Clara Sierra, du ministère de la Science, de la Technologie et de l’Innovation, explique que son ministère développe le programme « True Science for Local Development », qui reconnaît et soutient les projets des organisations communautaires du pays.

« Au cœur de sa stratégie, le programme met l’accent sur les processus d’appropriation sociale des connaissances par la science, la technologie et l’innovation. Cette stratégie implique l’articulation des connaissances locales et ancestrales avec les connaissances académiques pour générer de nouvelles connaissances dans des contextes spécifiques, remplissant ainsi son objectif de renforcer la gestion et le développement communautaires pour réaliser un changement local », ajoute Sierra.

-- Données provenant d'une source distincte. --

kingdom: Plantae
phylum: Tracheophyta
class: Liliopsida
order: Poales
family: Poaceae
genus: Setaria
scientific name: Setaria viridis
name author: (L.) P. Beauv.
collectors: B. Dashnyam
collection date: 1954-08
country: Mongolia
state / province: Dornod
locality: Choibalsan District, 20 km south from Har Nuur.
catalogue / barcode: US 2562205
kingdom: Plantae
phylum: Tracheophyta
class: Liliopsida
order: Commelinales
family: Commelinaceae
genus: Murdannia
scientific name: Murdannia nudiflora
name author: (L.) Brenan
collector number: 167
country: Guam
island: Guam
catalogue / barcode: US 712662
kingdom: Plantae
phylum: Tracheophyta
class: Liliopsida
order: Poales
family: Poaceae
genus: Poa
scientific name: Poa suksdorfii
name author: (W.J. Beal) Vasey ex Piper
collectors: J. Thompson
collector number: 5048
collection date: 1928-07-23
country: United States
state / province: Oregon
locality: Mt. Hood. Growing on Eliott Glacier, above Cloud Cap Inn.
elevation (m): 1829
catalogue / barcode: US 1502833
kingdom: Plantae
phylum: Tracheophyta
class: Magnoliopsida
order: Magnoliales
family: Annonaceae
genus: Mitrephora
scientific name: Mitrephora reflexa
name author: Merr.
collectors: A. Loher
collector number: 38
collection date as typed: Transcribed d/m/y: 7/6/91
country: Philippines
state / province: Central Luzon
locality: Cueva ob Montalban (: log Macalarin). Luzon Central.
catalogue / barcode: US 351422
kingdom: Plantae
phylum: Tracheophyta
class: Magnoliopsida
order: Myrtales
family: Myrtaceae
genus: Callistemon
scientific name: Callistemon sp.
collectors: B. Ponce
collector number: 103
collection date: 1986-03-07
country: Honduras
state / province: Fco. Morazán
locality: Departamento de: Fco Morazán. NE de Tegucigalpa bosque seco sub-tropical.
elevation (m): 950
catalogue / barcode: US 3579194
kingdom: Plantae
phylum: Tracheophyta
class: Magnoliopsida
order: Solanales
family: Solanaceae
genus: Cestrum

Sierra souligne que l’agroécologie et la conservation des semences contribuent à la souveraineté alimentaire des peuples et récupèrent les savoirs ancestraux qui garantissent le bien-être des communautés.

« Les communautés donneront la priorité à l’utilisation de semences indigènes qui à chaque fois procurent du bien-être. L’échange entre les communautés et les bénéfices adaptatifs mettront en lumière les efforts des communautés pour défendre l’utilisation des semences dans chaque territoire », souligne Sierra.